Ytterbium(III) arsenate is an inorganic compound of ytterbium in the +3 oxidation state and the arsenate ion, with the formula YbAsO_{4}. It is a colorless, sparingly soluble crystalline solid with the tetragonal xenotime structure type.

== Preparation ==
Ytterbium(III) arsenate can be precipitated from aqueous solutions containing ytterbium(III) and arsenate ions. For example, ytterbium(III) chloride reacts with sodium arsenate:

YbCl_{3} + Na_{3}AsO_{4} → YbAsO_{4}↓ + 3 NaCl

This method has been reported as part of systematic preparations of rare-earth arsenates.

An NBS reference sample was prepared by precipitation from an aqueous solution of arsenic pentoxide and ytterbium trichloride, followed by heating for one hour at 880 °C.

Single crystals have also been obtained unintentionally during high-temperature reactions involving Yb_{2}O_{3}, YbCl_{3} and As_{2}O_{3}. In one experiment, air entered the reaction system and oxidized arsenic(III) to arsenic(V), producing YbAsO_{4} as the main crystalline product.

== Properties ==
=== Crystal structure ===
YbAsO_{4} crystallizes in the tetragonal crystal system, space group I4_{1}/amd (No. 141), with the xenotime or zircon structure type.

At 293 K, single-crystal X-ray diffraction gives a = 6.9712(4) Å, c = 6.2431(4) Å with four formula units per unit cell and a calculated density of 6.830 g/cm^{3}.

The structure consists of chains of edge-sharing YbO_{8} coordination polyhedra linked by isolated AsO_{4} tetrahedra.
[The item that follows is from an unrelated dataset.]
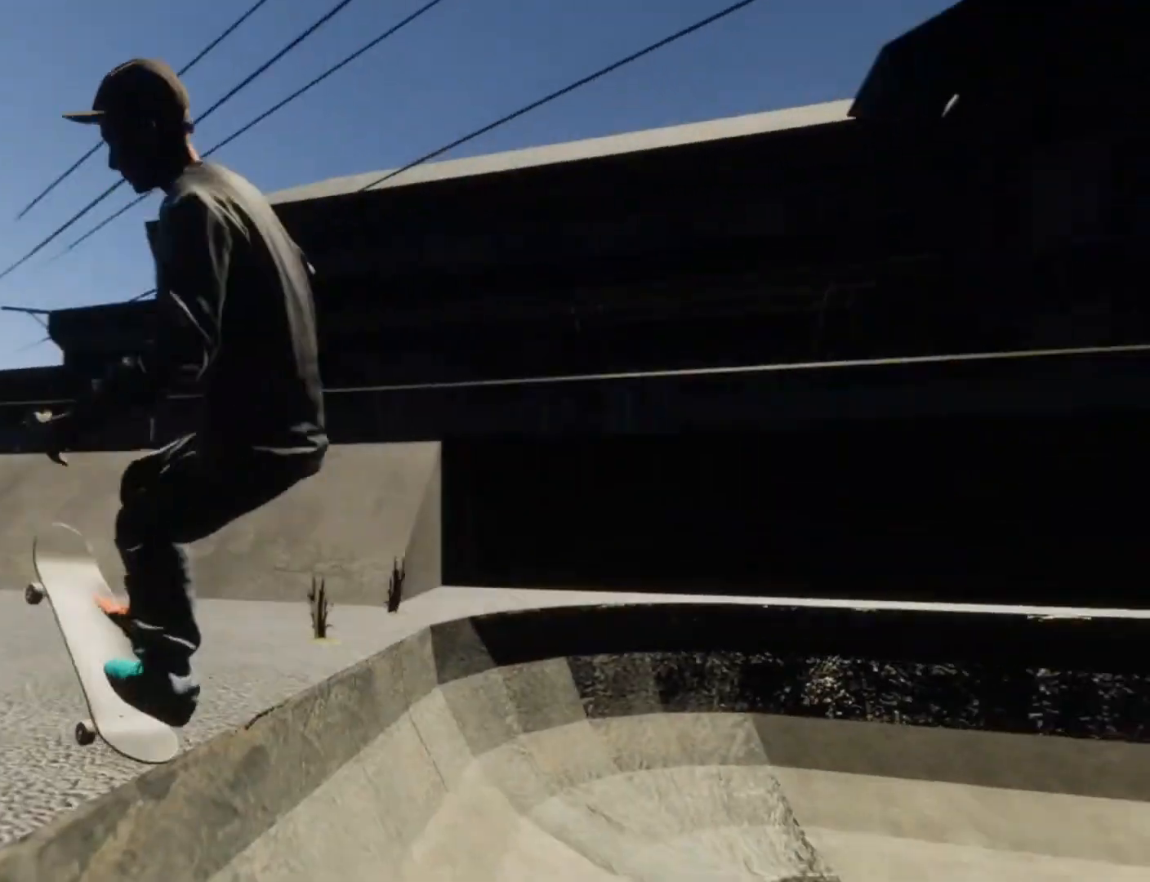
{"dt_ms": 500, "buttons": [], "left_stick": "up-left", "right_stick": "center", "events": [[333, "left_stick", "up-left"], [333, "right_stick", "center"]]}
Ytterbium is eight-coordinate, with two distinct Yb–O distances of approximately 2.258 and 2.391 Å, while the As–O distance is about 1.683 Å.

Earlier powder-diffraction work had already identified YbAsO_{4} as a zircon-type phase with the same space group.

=== Solubility ===
Ytterbium(III) arsenate is very sparingly soluble in water. A concentration-based solubility-product value of pK_{sp,c} = 22.72 has been reported.